Evie had come in at one point and said that the baby was too small to be registered. Isla hadn’t known what that meant other than that no one would have to find out.
Her parents would later question Isla’s decision to become a midwife. They had deemed that it wasn’t good enough for a Delamere girl but Isla had stood by her calling.
She’d wanted to be as kind and as calm as the staff had been with Isabel that night.
With one modification.
Though her sister had been gently dealt with by midwives who had been used to terrified sixteen-year-old girls who did not want their parents to find out, one person had been forgotten.
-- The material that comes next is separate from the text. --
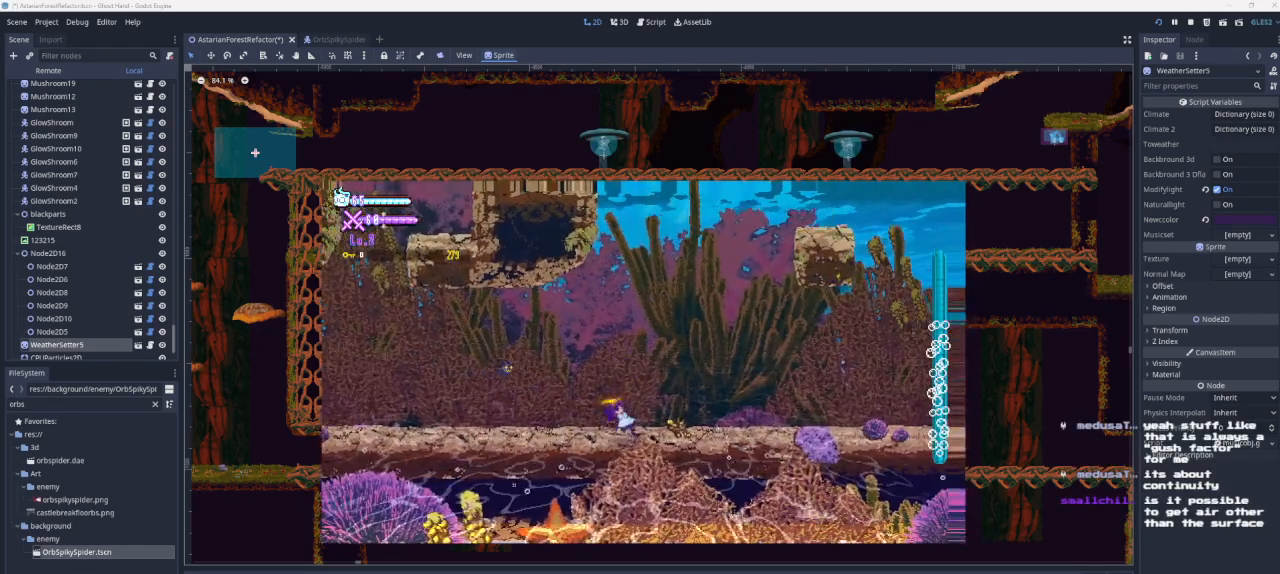
{"buttons": [], "left_stick": "right", "right_stick": "center", "events": []}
Isla had sat alone and unnoticed in the waiting room.
Now she knew things should have been handled differently—the midwives, the obstetrician, at least one of them should have recognised Isla’s terror and spoken at length with her about what had happened. They should have come in and taken care of the twelve-year-old girl who had just delivered her dead nephew. They should have carefully explained that the baby had been born at around eighteen weeks gestation, which had meant that there was nothing Isla could have possibly done to save him.
It would be many years before Isla got those answers and she’d had to find them out for herself.